Из Москвы Черчилль отправился в Крым и через пять часов ужинал в аэропорту Симферополя. Далее ему предстоял шестичасовой ночной перелет в Каир. Из Каира утром он улетел в Неаполь. В полете пришлось сделать значительный крюк через Бенгази, чтобы не пролетать над Критом, которым все еще владели немцы. В Неаполе Черчилль провел день. Там он предложил, чтобы теперь, когда большая часть Франции освобождена, воюющие в Италии британские солдаты, которым полагался отпуск, могли пользоваться поездами Марсель – Париж и Париж – Гавр.
Утром 22 октября Черчилль вылетел из Неаполя в Лондон. Через шесть с половиной часов он уже был дома. Добираясь из Москвы до Лондона, он провел в воздухе более двадцати четырех часов. В аэропорту его ждала Клементина. Оттуда они отправились в Чекерс, где среди встречающих были Сара и Диана. «Он выглядит не хуже, чем после других путешествий, – написал Джон Мартин Рэндольфу, – и, на мой взгляд, вернулся из Москвы бодрее и крепче, чем был раньше».

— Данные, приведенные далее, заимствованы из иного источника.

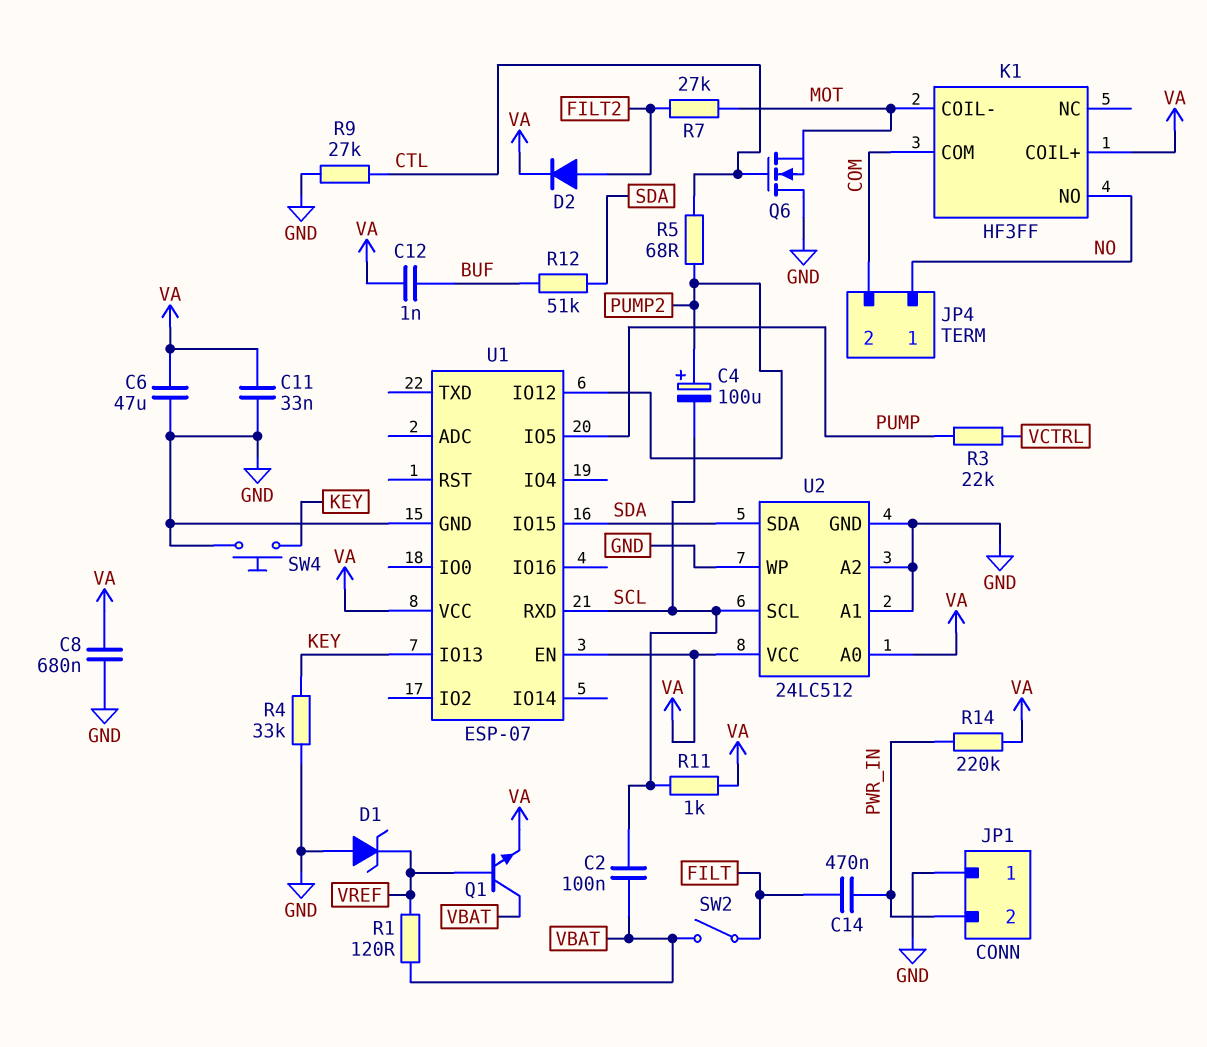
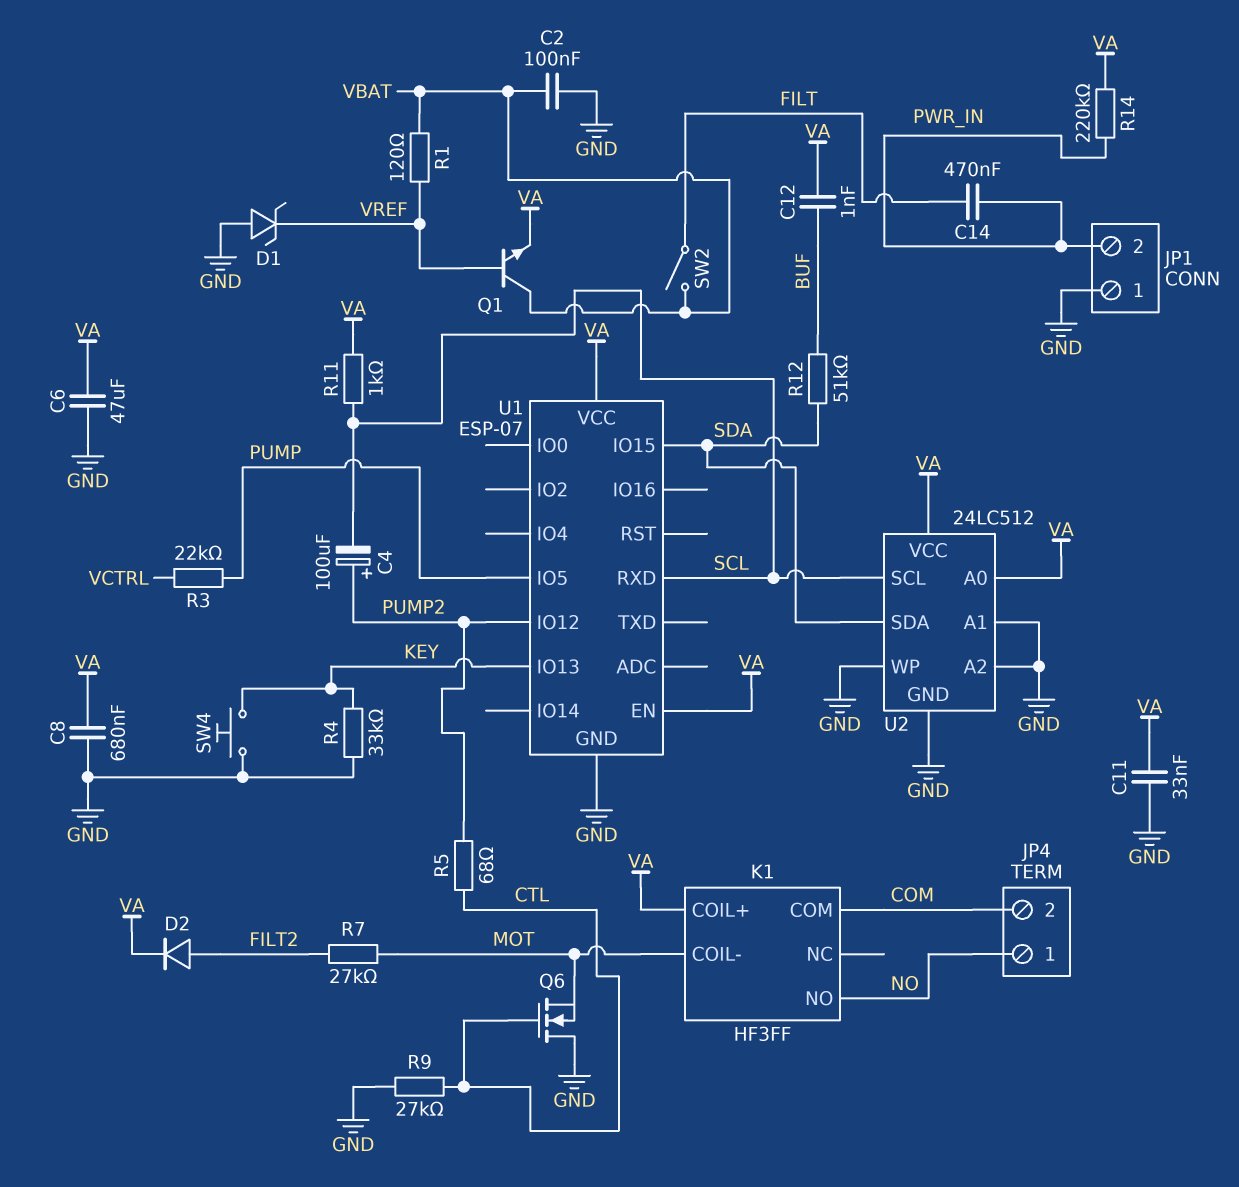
C2: 100nF (SCL, VBAT) -> 100nF (GND, VBAT)

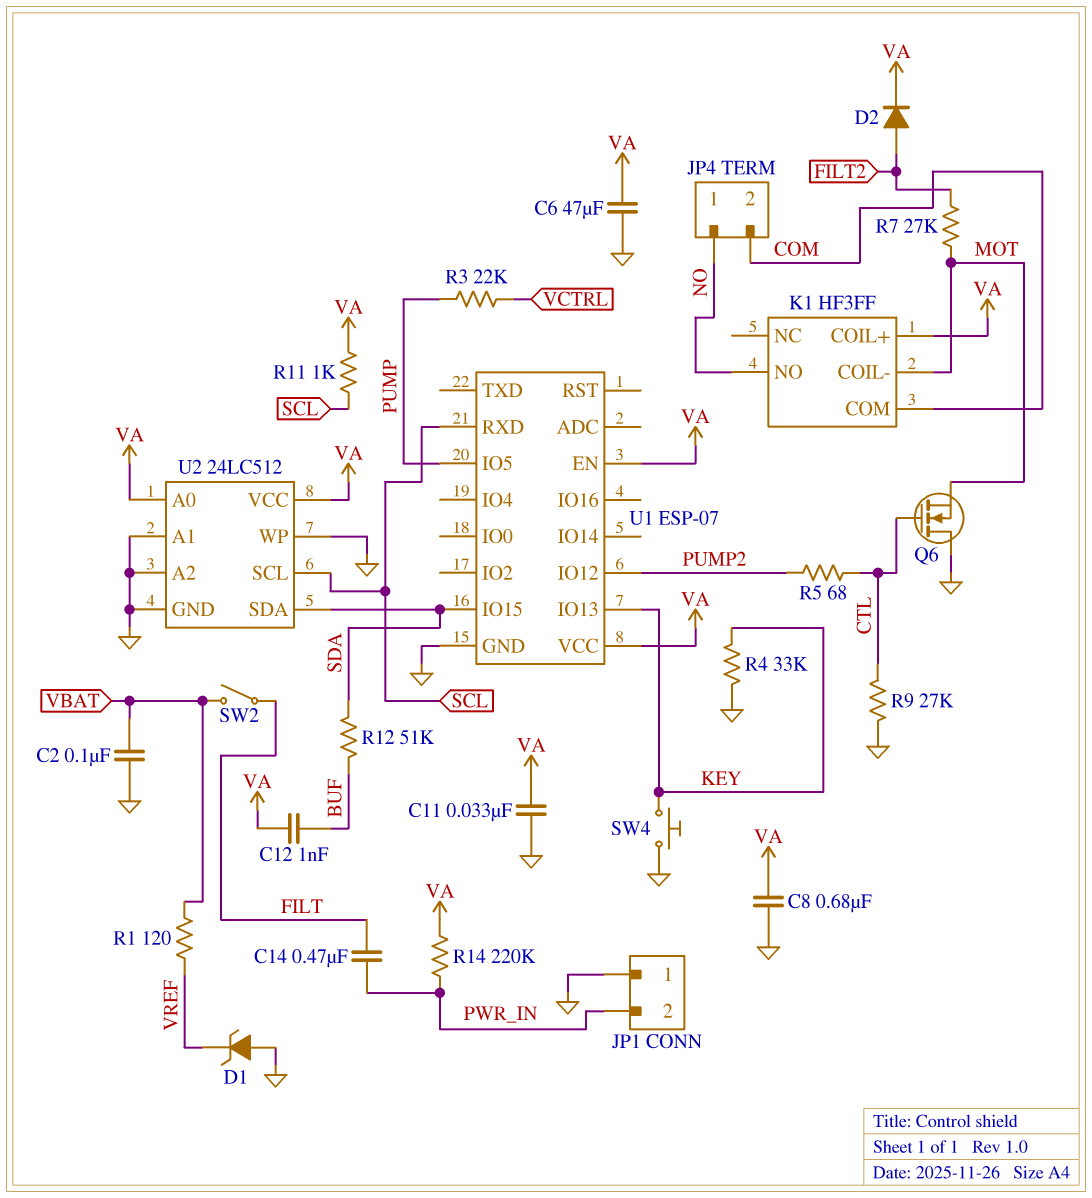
C4: 100uF (plus PUMP2, minus SCL) -> none
Q1: NPN (B VREF, C VBAT, E VA) -> none

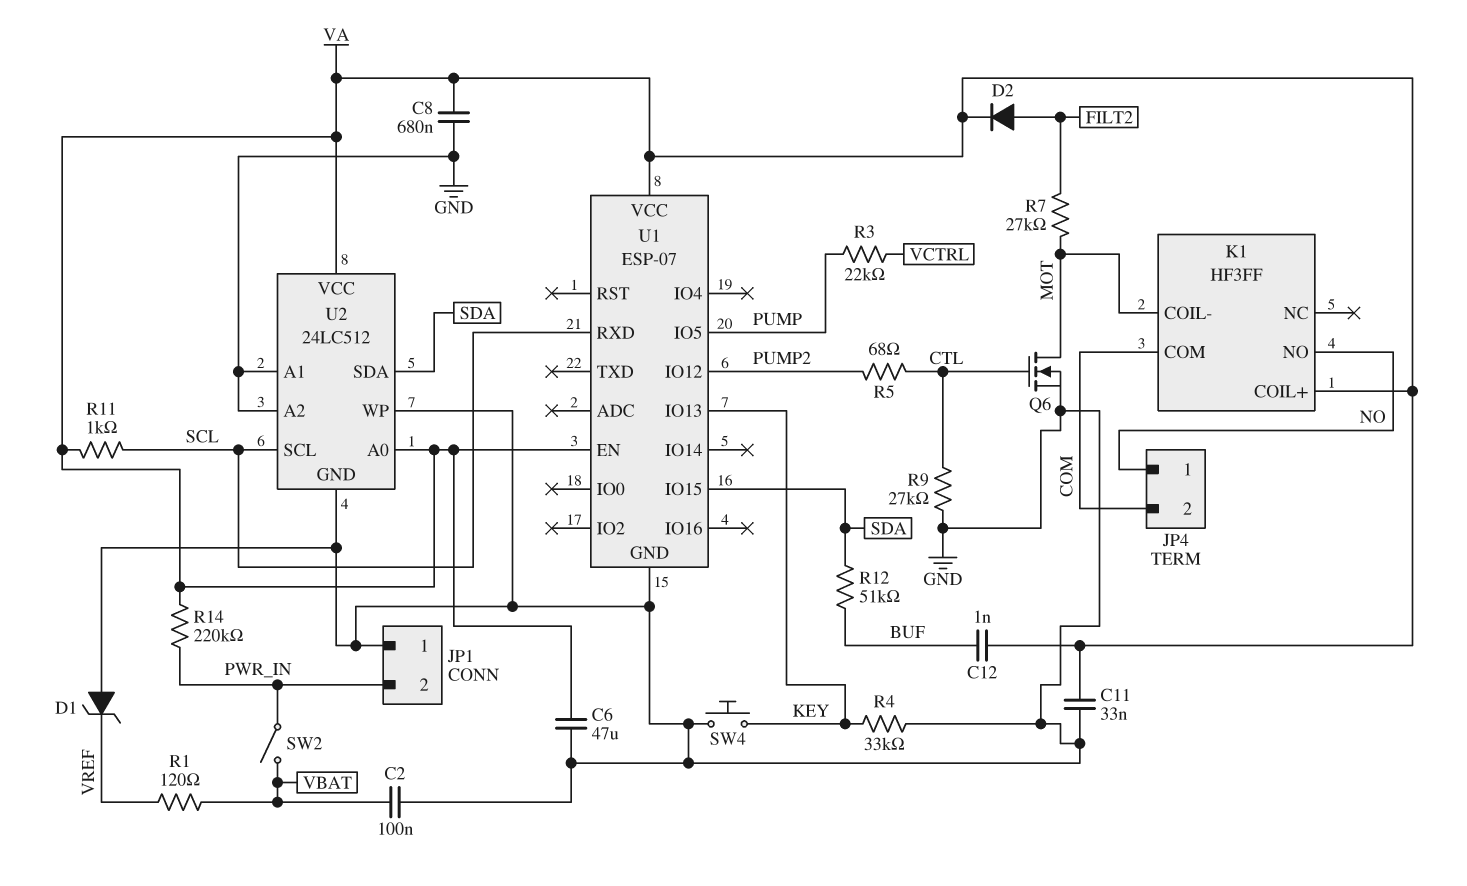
C14: 470nF (FILT, PWR_IN) -> none
Q6: NMOS (G CTL, D GND, S MOT) -> NMOS (G CTL, D MOT, S GND)
SW2: switch (FILT, VBAT) -> switch (PWR_IN, VBAT)

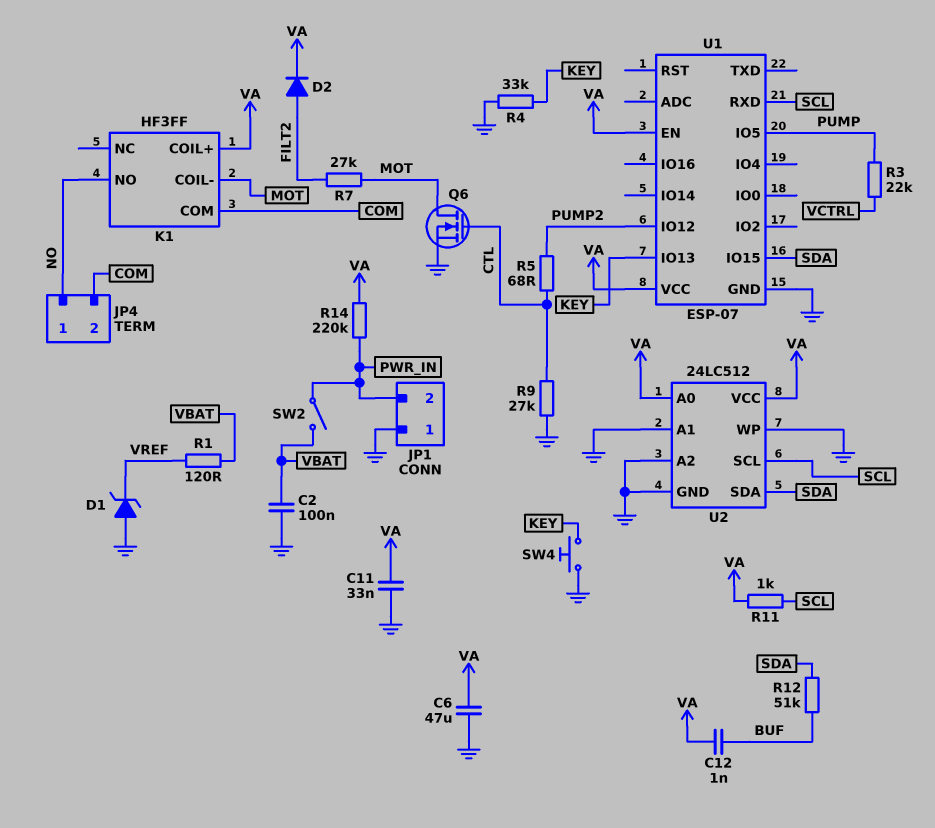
C8: 680nF (GND, VA) -> none

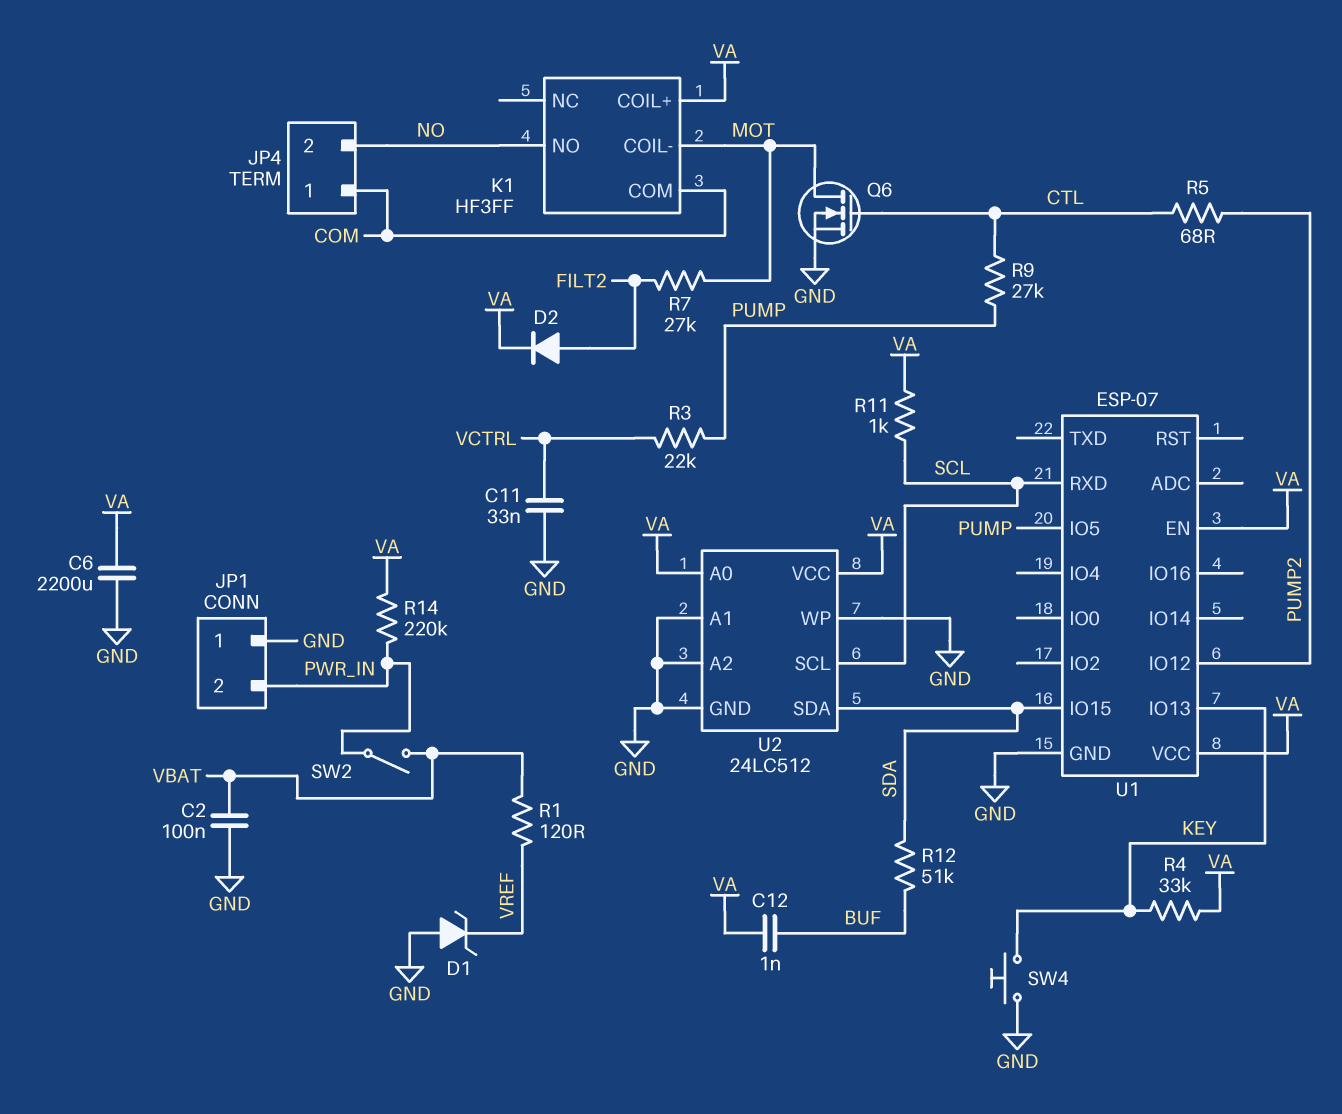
C6: 47uF (GND, VA) -> 2200uF (GND, VA)
C11: 33nF (GND, VA) -> 33nF (GND, VCTRL)
JP4 pin 1: NO -> COM
JP4 pin 2: COM -> NO
R4: 33k (GND, KEY) -> 33k (KEY, VA)
R9: 27k (CTL, GND) -> 27k (CTL, PUMP)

27 октября, отчитываясь в палате о своей поездке, Черчилль сказал: «Я перемещался от двора ко двору, как бродячий менестрель, всегда с одной и той же песней или с набором одинаковых песен». Гарольд Николсон, который слушал его выступление, написал в этот день сыновьям: «Несколько месяцев назад он выглядел больным, усталым и не так легко, как обычно, подбирал слова. Но сегодня он превосходен. Пухлый, розовощекий, уверенный и громкоголосый».
Через пять дней Черчилль попробовал еще раз уговорить польское правительство в Лондоне согласиться с восточной границей страны по линии Керзона, поехать в Москву, сказать об этом Сталину и принять участие в совещаниях с люблинскими поляками. Когда поляки сказали, что хотят «заверений» о сохранении территорий восточнее линии Керзона, Черчилль заявил им: «Это чушь, полнейшая утопия!» Кадоган записал в дневнике: «ПМ серьезно им врезал – и справедливо. В итоге дал им сорок восемь часов, чтобы решить – «да» или «нет». Думаю, он прав».
Через двадцать четыре часа поляки сказали «нет», и длительные поиски компромисса завершились ничем.
Мысли Черчилля занимал мир, который должен наступить «в марте, апреле или мае». Он сказал в палате общин 31 октября, что, если после поражения Германии Лейбористская партия пожелает выйти из коалиции, многие будут об этом сожалеть, но это не вызовет «ни горечи, ни обид». Будут назначены всеобщие выборы. Черчилль сказал, что сомневается в возможности существования этого парламента по окончании войны с Германией и сохранения системы правления, которую он поддерживал и в которой принимал участие на протяжении полувека. Он заявил в парламенте: «Любая демократия основана на том, что люди имеют право голоса. Лишить их этого права – превратить в пародию все громкие фразы, которые произносятся слишком часто. Демократия – это маленький человек в маленьких ботинках с маленьким карандашом, ставящий маленький крестик на маленьком листочке бумаги. Никакая риторика и никакие многословные дискуссии не заменят важность этого момента. Люди имеют право выбирать своих представителей в соответствии со своими чувствами и пожеланиями».